Abstract: Online controlled experiments (A/B tests) have become the gold standard for learning the impact of new product features in technology companies. A/B testing empowers Wish to continuously improve the customer experience and measure the impact of new ideas, market strategies, product features, and machine learning models. At any given time, there are hundreds of experiments running at Wish.
Although the concept of A/B testing is simple, it is challenging to conduct A/B tests at scale. Over the past few years, data scientists and engineers at Wish have substantially evolved the statistical engine ( hereafter engine) of our experimentation platform. The engine provides t-test, ratio metric testing, or percentile metric testing to run hypothesis testing for different types of metrics. When rolling out a neutral feature, the engine runs non-inferiority tests. The engine conducts multiple hypothesis corrections and sequential testings when testing multiple metrics and making decisions sequentially. It also analyzes sample ratio mismatch that verifies that each experiment is unbiased.

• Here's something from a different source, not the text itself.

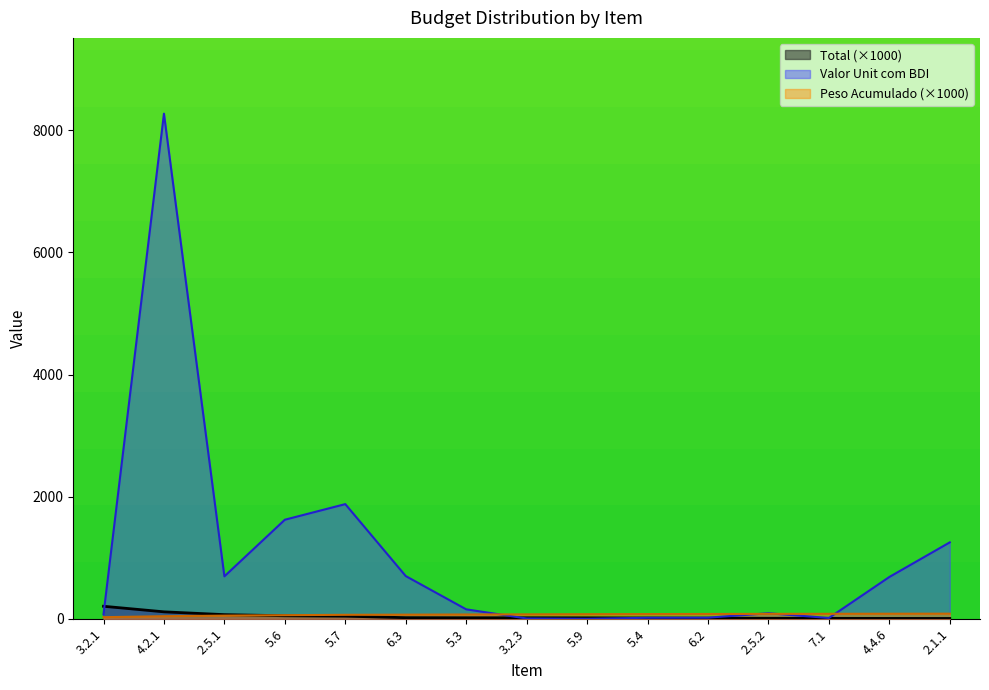

Reading left to right, transcribe all the data shown in this chart.

Total: 3.2.1=206.9	4.2.1=115.8	2.5.1=69.7	5.6=51.6	5.7=44.8	6.3=20.2	5.3=18.7	3.2.3=18.4	5.9=17.3	5.4=14.7	6.2=12.4	2.5.2=10.4	7.1=9.2	4.4.6=8.2	2.1.1=7.5
Valor Unit com BDI: 3.2.1=75.6	4.2.1=8270.6	2.5.1=696.8	5.6=1623.6	5.7=1879.2	6.3=701.3	5.3=156.8	3.2.3=6.7	5.9=1.6	5.4=18.5	6.2=20.4	2.5.2=92.6	7.1=15.2	4.4.6=686.2	2.1.1=1253.0
Peso Acumulado: 3.2.1=28.3	4.2.1=44.2	2.5.1=53.7	5.6=60.8	5.7=66.9	6.3=69.7	5.3=72.2	3.2.3=74.8	5.9=77.1	5.4=79.1	6.2=80.8	2.5.2=82.3	7.1=83.5	4.4.6=84.6	2.1.1=85.7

Further, to ensure the engine's reliability, we run hundreds of simulated A/A and A/B tests to evaluate the false-positive rate and power and various A/A tests to evaluate the false positives holistically.
An open-source python library wishab from Wish implements this statistical engine. We tested the library in the field with the experiments at Wish. Further, The library wishab is platform agnostic. Data scientists at any company can utilize their existing data pipeline to compute the summary statistics, which are inputs for wishab. Lastly, we implemented wishab with scalability in mind and applied it for experiments with hundreds of millions of users.
Bio: Max is a Staff Data Scientist at Wish where he focuses on online experimentation (A/B testing) and machine learning. He has been revamping the A/B testing platform at Wish on various fronts, including infrastructure, statistical testing, usability, etc. His passion is to empower data-driven decision-making through the rigorous use of data. Max earned his Ph.D. in Statistical Informatics from the University of Arizona.